Aufgrund der Kandidatenvielzahl war im ersten Wahlgang nicht mit einer Entscheidung zu rechnen. Die Bewerber hatten vielmehr die Funktion, als Zählkandidaten die Stärke der sie jeweils nominierenden Parteien anzuzeigen und diesen für den zweiten Wahlgang gute Verhandlungspositionen zu verschaffen, wenn es darum ging, sich auf Sammelkandidaten zu einigen.

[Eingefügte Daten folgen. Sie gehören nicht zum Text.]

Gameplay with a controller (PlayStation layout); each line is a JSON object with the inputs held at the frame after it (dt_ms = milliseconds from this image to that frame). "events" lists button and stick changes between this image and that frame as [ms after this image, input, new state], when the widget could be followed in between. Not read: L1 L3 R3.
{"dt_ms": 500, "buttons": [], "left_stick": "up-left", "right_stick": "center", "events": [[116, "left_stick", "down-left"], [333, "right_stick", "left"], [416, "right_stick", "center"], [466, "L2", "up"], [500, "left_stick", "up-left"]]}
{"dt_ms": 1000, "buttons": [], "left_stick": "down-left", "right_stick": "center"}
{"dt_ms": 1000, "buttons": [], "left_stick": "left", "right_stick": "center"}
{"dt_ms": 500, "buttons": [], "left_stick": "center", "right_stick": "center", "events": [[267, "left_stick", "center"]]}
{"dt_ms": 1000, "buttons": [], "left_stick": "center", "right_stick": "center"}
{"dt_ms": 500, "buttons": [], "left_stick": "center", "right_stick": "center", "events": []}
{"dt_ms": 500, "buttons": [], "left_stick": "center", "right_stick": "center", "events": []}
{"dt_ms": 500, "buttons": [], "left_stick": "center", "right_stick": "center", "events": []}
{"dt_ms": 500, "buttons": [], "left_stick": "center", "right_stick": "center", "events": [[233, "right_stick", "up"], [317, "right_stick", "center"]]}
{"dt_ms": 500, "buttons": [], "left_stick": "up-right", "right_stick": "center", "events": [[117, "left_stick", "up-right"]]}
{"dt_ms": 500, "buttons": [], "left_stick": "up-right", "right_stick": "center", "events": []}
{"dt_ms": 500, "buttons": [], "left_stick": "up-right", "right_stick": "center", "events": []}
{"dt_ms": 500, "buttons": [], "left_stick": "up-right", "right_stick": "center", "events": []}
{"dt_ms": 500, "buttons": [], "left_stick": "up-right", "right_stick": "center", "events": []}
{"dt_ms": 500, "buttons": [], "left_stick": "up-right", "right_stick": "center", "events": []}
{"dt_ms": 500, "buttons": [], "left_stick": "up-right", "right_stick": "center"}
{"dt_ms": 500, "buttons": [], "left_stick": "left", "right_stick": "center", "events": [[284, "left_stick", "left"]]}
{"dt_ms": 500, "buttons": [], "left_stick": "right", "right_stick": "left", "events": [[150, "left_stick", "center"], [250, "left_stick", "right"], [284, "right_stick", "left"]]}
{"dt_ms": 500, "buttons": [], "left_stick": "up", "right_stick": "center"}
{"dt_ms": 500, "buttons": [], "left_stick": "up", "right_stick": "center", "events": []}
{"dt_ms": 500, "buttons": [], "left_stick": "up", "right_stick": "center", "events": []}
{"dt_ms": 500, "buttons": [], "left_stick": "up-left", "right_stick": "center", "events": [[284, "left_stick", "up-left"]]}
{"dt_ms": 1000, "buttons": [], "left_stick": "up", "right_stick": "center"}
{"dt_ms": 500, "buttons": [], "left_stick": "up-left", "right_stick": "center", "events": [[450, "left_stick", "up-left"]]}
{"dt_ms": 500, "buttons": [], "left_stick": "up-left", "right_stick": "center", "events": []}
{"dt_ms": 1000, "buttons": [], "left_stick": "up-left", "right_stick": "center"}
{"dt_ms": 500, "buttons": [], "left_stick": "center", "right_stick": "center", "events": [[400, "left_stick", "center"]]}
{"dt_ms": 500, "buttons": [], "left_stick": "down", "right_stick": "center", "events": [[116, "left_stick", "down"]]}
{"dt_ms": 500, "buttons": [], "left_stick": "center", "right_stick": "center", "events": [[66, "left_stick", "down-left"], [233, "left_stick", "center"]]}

Der 29. März 1925 brachte erwartungsgemäß keine Entscheidung. Keiner der Bewerber erreichte im ersten Wahlgang die notwendige absolute Mehrheit.[15] Jarres erhielt die meisten Stimmen und konnte wie Braun das Wählerpotenzial ausschöpfen, das die sie jeweils unterstützenden Parteien bei der Reichstagswahl vom Dezember 1924 erreicht hatten. Hellpach und Marx erreichten die Vergleichswerte jener Reichstagswahl nicht ganz, allerdings waren ihre Verluste nur von begrenztem Umfang. Held dagegen blieb um mehr als eine halbe Million Stimmen hinter den Zahlen zurück, die BVP und Bayerischer Bauernbund im Dezember 1924 erzielt hatten. Noch deutlicher waren die Schwächen der Bewerber, die von den extremistischen Parteien aufgestellt worden waren. Thälmann erzielte 800.000 Stimmen weniger als die KPD vier Monate zuvor. Auch Ludendorff erhielt 600.000 Stimmen weniger als die Listenverbindung von Nationalsozialisten und Deutschvölkischer Freiheitspartei im Dezember 1924 erreicht hatte. Dieses Bündnis war mittlerweile zerbrochen, die Völkischen unterstützten im Frühjahr 1925 Jarres, nicht Ludendorff. Die Wahlbeteiligung lag mit 68,9 Prozent um etwa zehn Prozentpunkte niedriger als bei der vorherigen Reichstagswahl. Diese geringere Beteiligung ging vor allem zu Lasten der Flügelparteien.[16]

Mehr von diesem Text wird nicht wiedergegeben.